# Extrait à lire:
──────

Profitant des largesses défensives des troupes de Kestutis Kemzura, le meneur Sergey Bykov s'est promené dans le premier quart-temps (14 pts en 9') avant de laisser la vedette à l'ailier naturalisé Kelly McCarty dans la dernière ligne droite. Faibles sur le poste 4, maladroits de loin, les Lettons ont continuellement couru après le score mais ont bien failli réussir le hold-up parfait en revenant à -2 à quatre minutes de la fin. Une claquette dunk puis un tir primé de McCarty ont cependant mis fin à ce fol espoir. "C’était le chaos sur le terrain", a reconnu Kambala, éphémère boxeur lors de sa suspension pour dopage par la FIBA de 2007 à 2009. "Nous n’étions absolument pas en place."

──────

# Données à examiner:
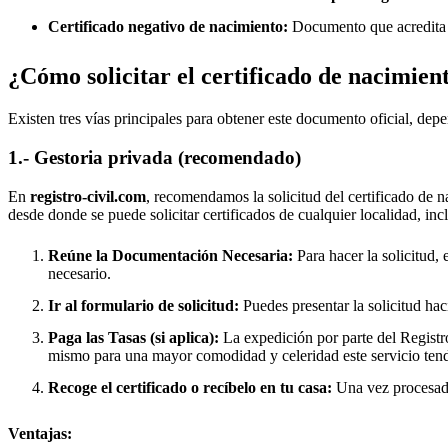
Certificado negativo de nacimiento:
Documento que acredita q
¿Cómo solicitar el certificado de nacimien
Existen tres vías principales para obtener este documento oficial, depe
1.- Gestoria privada (recomendado)
En
registro-civil.com
, recomendamos la solicitud del certificado de n
desde donde se puede solicitar certificados de cualquier localidad, in
Reúne la Documentación Necesaria:
Para hacer la solicitud, 
necesario.
Ir al formulario de solicitud:
Puedes presentar la solicitud hac
Paga las Tasas (si aplica):
La expedición por parte del Registro
mismo para una mayor comodidad y celeridad este servicio tend
Recoge el certificado o recíbelo en tu casa:
Una vez procesado,
Ventajas:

──────

# Consignes de travail:
(a) D'après l'extrait sur le match de basket, qu'est-ce qui a mis fin à l'espoir des Lettons de réussir le hold-up ? Répondez en une à trois phrases.
(b) Reproduisez à l'identique toutes les lignes des relevés, en omettant les images.

# Réponses aux consignes:
(a) Les Lettons étaient revenus à -2 à quatre minutes de la fin. Une claquette dunk, puis un tir primé de Kelly McCarty ont mis fin à cet espoir.

(b)
Certificado negativo de nacimiento:
Documento que acredita q
¿Cómo solicitar el certificado de nacimien
Existen tres vías principales para obtener este documento oficial, depe
1.- Gestoria privada (recomendado)
En
registro-civil.com
, recomendamos la solicitud del certificado de n
desde donde se puede solicitar certificados de cualquier localidad, in
Reúne la Documentación Necesaria:
Para hacer la solicitud, 
necesario.
Ir al formulario de solicitud:
Puedes presentar la solicitud hac
Paga las Tasas (si aplica):
La expedición por parte del Registro
mismo para una mayor comodidad y celeridad este servicio tend
Recoge el certificado o recíbelo en tu casa:
Una vez procesado,
Ventajas:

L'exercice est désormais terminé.